July 11 2013

Wal-Mart May Say Bye-Bye to District after Council Votes to Appease Labor Unions

Charlotte Hays

The District of Columbia’s council has cut off its nose to spite its face: the council voted yesterday to require big employers to pay 50 percent more than the minimum wage.

Wal-Mart—the company at which this was aimed—is to be commended for announcing in the wake of the vote that it is abandoning plans to build three new stores in Washington, D.C.  It will also review arrangements regarding the three stores it currently operates in Washington.

Bravo for Wal-Mart for refusing to buckle under to the council’s capricious and ultimately harmful decision. The bill was aimed at Wal-Mart, so much so that Charles Krauthammer compared it last night on Fox to a bill of attainder.  

Wal-Mart would have brought jobs and inexpensive groceries and other goods to poor neighborhoods, but the unions didn't want that. Union shops, by the way, are exempt from the new law. Wal-Mart, which is not unionized, has long been a thorn in the side of the unions. Right-thinking liberals also hate Wal-Mart, though I bet they aren't above availing themsleves of some of the goods and services provided by the retain giant.

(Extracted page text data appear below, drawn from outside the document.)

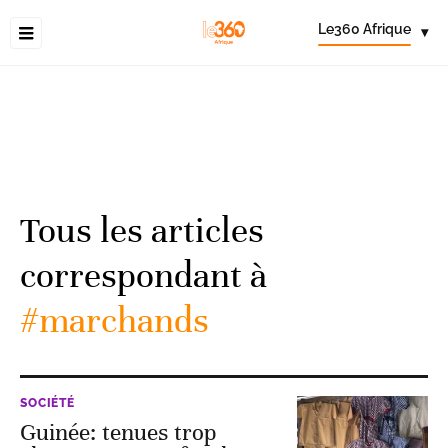
Le360 Afrique
▾
Tous les articles
correspondant à
#marchands
SOCIÉTÉ
Guinée: tenues trop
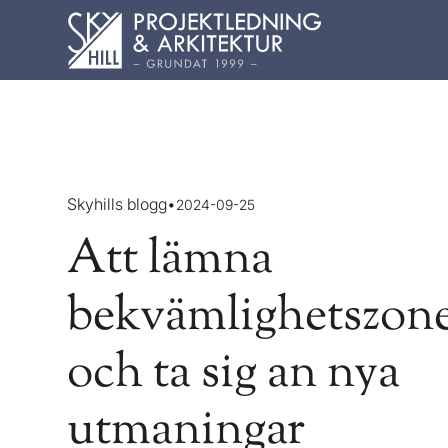
Skyhills blogg
•
2024-09-25
Att lämna
bekvämlighetszon
och ta sig an nya
utmaningar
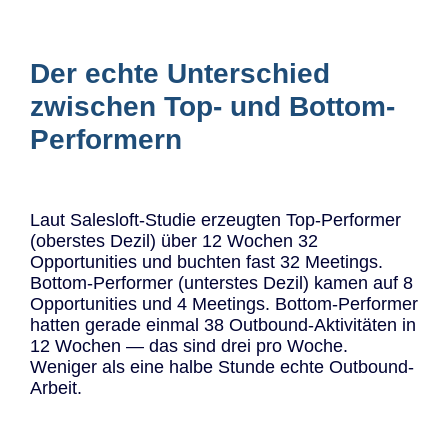
Der echte Unterschied
zwischen Top- und Bottom-
Performern
Laut Salesloft-Studie erzeugten Top-Performer
(oberstes Dezil) über 12 Wochen 32
Opportunities und buchten fast 32 Meetings.
Bottom-Performer (unterstes Dezil) kamen auf 8
Opportunities und 4 Meetings. Bottom-Performer
hatten gerade einmal 38 Outbound-Aktivitäten in
12 Wochen — das sind drei pro Woche.
Weniger als eine halbe Stunde echte Outbound-
Arbeit.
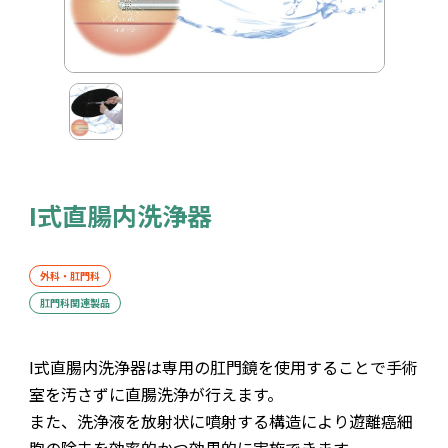
I式直腸内洗浄器
外科・肛門科
肛門科関連製品
I式直腸内洗浄器は専用の肛門鏡を使用することで手術
室を汚さずに直腸洗浄が行えます。
また、洗浄液を放射状に噴射する構造により遊離癌細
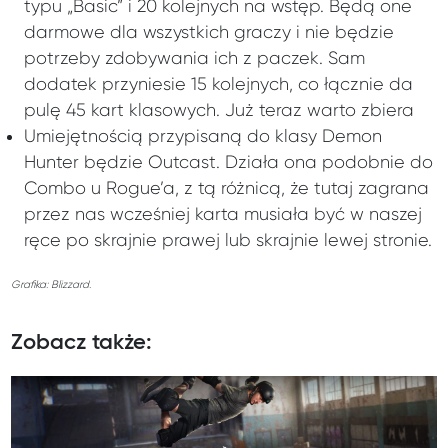
typu „Basic” i 20 kolejnych na wstęp. Będą one
darmowe dla wszystkich graczy i nie będzie
potrzeby zdobywania ich z paczek. Sam
dodatek przyniesie 15 kolejnych, co łącznie da
pulę 45 kart klasowych. Już teraz warto zbiera
Umiejętnością przypisaną do klasy Demon
Hunter będzie Outcast. Działa ona podobnie do
Combo u Rogue’a, z tą różnicą, że tutaj zagrana
przez nas wcześniej karta musiała być w naszej
ręce po skrajnie prawej lub skrajnie lewej stronie.
Grafika: Blizzard.
Zobacz także:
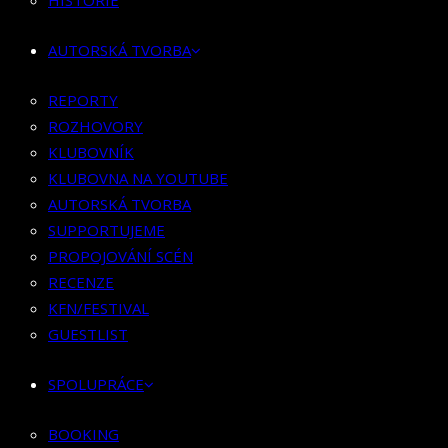
HISTORIE
KLUBOVNÍK
KLUBOVNA NA YOUTUBE
AUTORSKÁ TVORBA
AUTORSKÁ TVORBA
SUPPORTUJEME
REPORTY
PROPOJOVÁNÍ SCÉN
ROZHOVORY
RECENZE
KLUBOVNÍK
KFN/FESTIVAL
KLUBOVNA NA YOUTUBE
GUESTLIST
AUTORSKÁ TVORBA
SUPPORTUJEME
SPOLUPRÁCE
PROPOJOVÁNÍ SCÉN
RECENZE
BOOKING
KFN/FESTIVAL
PR SPOLUPRÁCE
GUESTLIST
MERCH
SPOLUPRÁCE
KONTAKT
BOOKING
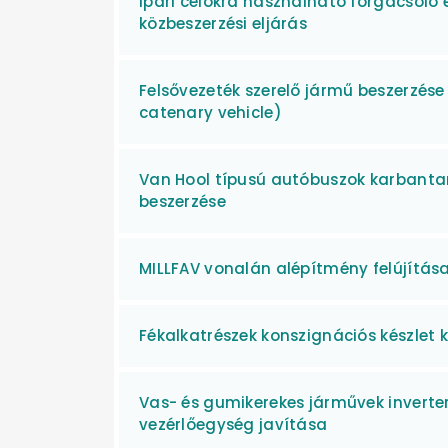
Ipari célokra használható forgácsoló 
közbeszerzési eljárás
Felsővezeték szerelő jármű beszerzése
catenary vehicle)
Van Hool típusú autóbuszok karbanta
beszerzése
MILLFAV vonalán alépítmény felújítás
Fékalkatrészek konszignációs készlet 
Vas- és gumikerekes járművek inverter
vezérlőegység javítása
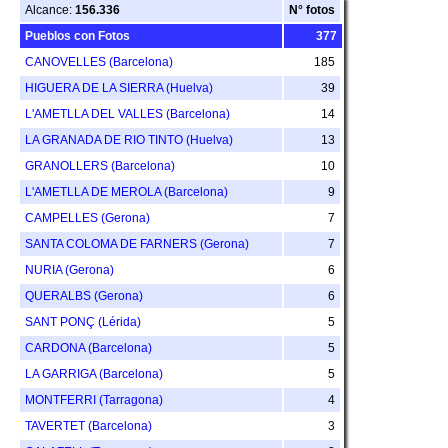
Alcance:
156.336
N° fotos
Pueblos con Fotos
377
CANOVELLES (Barcelona)
185
HIGUERA DE LA SIERRA (Huelva)
39
L'AMETLLA DEL VALLES (Barcelona)
14
LA GRANADA DE RIO TINTO (Huelva)
13
GRANOLLERS (Barcelona)
10
L'AMETLLA DE MEROLA (Barcelona)
9
CAMPELLES (Gerona)
7
SANTA COLOMA DE FARNERS (Gerona)
7
NURIA (Gerona)
6
QUERALBS (Gerona)
6
SANT PONÇ (Lérida)
5
CARDONA (Barcelona)
5
LA GARRIGA (Barcelona)
5
MONTFERRI (Tarragona)
4
TAVERTET (Barcelona)
3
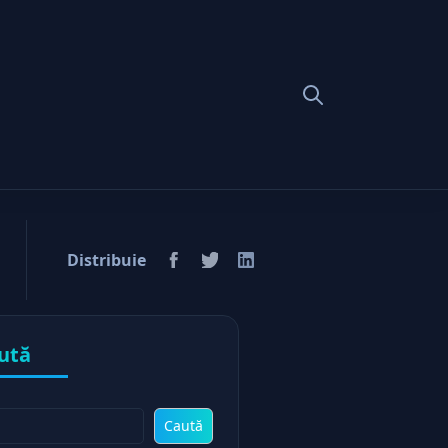
nomica?
Distribuie
ută
Caută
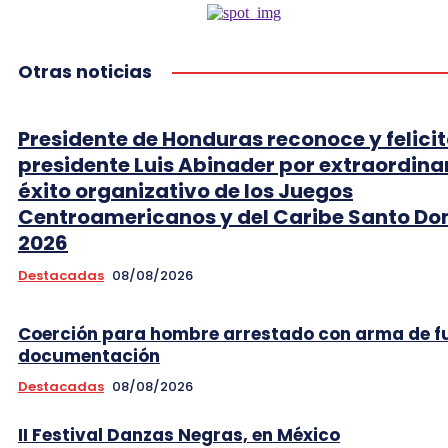
Otras noticias
Presidente de Honduras reconoce y felicit
presidente Luis Abinader por extraordina
éxito organizativo de los Juegos
Centroamericanos y del Caribe Santo D
2026
Destacadas
08/08/2026
Coerción para hombre arrestado con arma de f
documentación
Destacadas
08/08/2026
II Festival Danzas Negras, en México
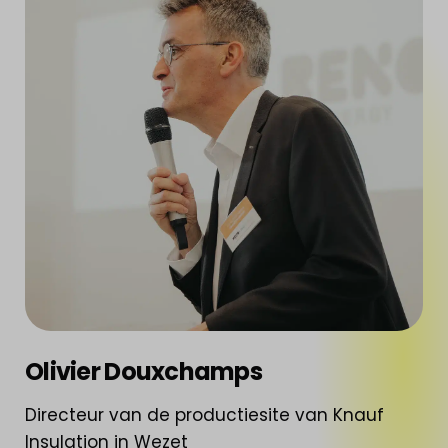
Olivier Douxchamps
Directeur van de productiesite van Knauf
Insulation in Wezet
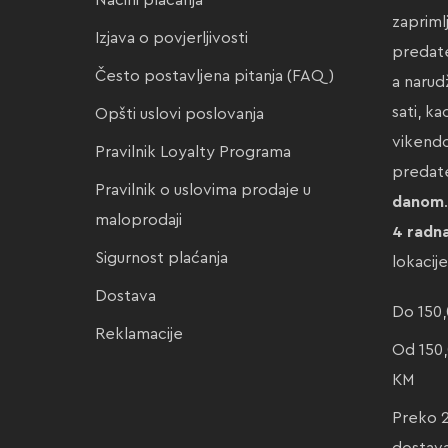
Načini plaćanja
zapriml
Izjava o povjerljivosti
predate
Često postavljena pitanja (FAQ)
a narud
sati, k
Opšti uslovi poslovanja
vikendo
Pravilnik Loyalty Programa
preda
Pravilnik o uslovima prodaje u
danom
maloprodaji
4 radn
Sigurnost plaćanja
lokacij
Dostava
Do 150,
Reklamacije
Od 150,
KM
Preko 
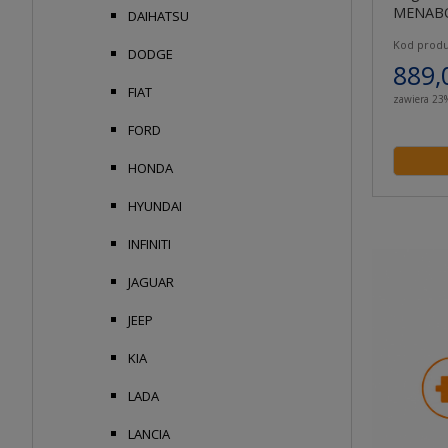
MENABO
DAIHATSU
Kod produ
DODGE
889,
FIAT
zawiera 23
FORD
HONDA
HYUNDAI
INFINITI
JAGUAR
JEEP
KIA
LADA
LANCIA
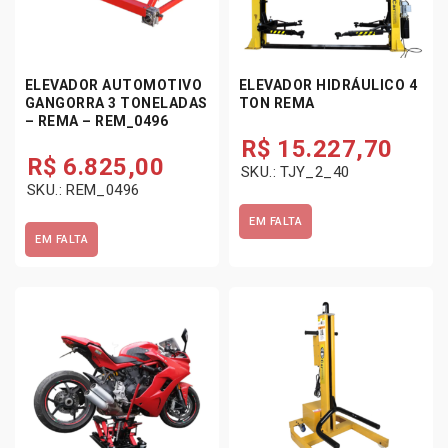
e
u
v
t
a
o
d
m
ELEVADOR AUTOMOTIVO
ELEVADOR HIDRÁULICO 4
o
o
GANGORRA 3 TONELADAS
TON REMA
r
t
– REMA – REM_0496
R
i
R$
15.227,70
e
v
R$
6.825,00
SKU.: TJY_2_40
m
o
SKU.: REM_0496
a
G
E
a
EM FALTA
l
n
EM FALTA
e
g
t
o
r
r
o
r
H
a
i
1
d
.
r
5
a
T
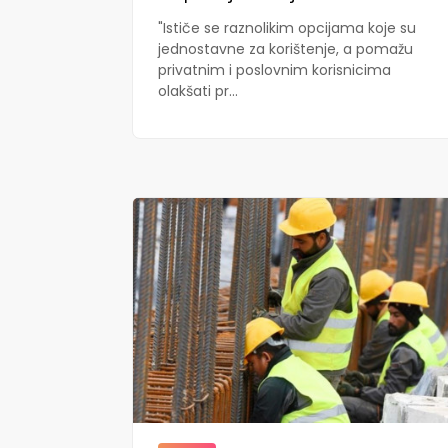
"Ističe se raznolikim opcijama koje su
jednostavne za korištenje, a pomažu
privatnim i poslovnim korisnicima
olakšati pr...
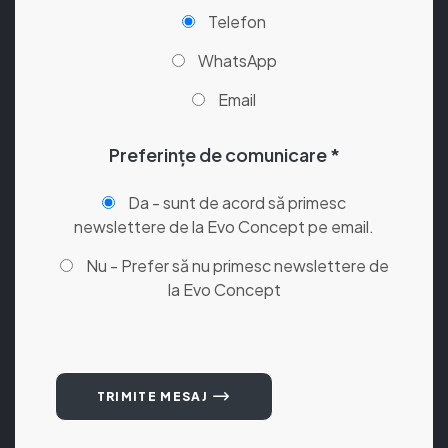
Telefon
WhatsApp
Email
Preferințe de comunicare *
Da - sunt de acord să primesc
newslettere de la Evo Concept pe email.
Nu - Prefer să nu primesc newslettere de
la Evo Concept
TRIMITE MESAJ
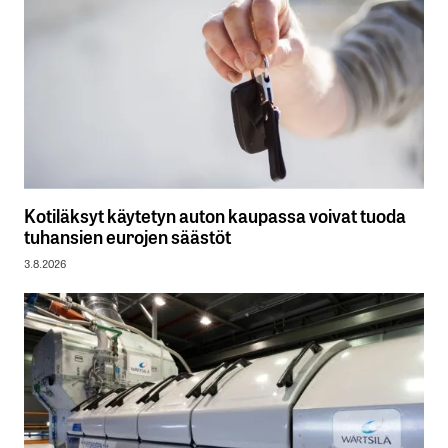
Kotiläksyt käytetyn auton kaupassa voivat tuoda
tuhansien eurojen säästöt
3.8.2026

So here is what went down: in an attempt to stay in good with big labor, the council used its power in a way that will have a negative impact on poor neighborhoods. Irritatingly, they will pose as the protectors of the very poor whose neighborhoods will take the hit.

The vote was close—five to eight—and that means that Mayor Vincent Gray could decide to veto it.

Whatever happens, Wal-Mart is right in refusing to play ball.

In effect, Wal-Mart is hanging tough and declining to help these pols curry the favor of big labor at the public's--and a corporation's--expense.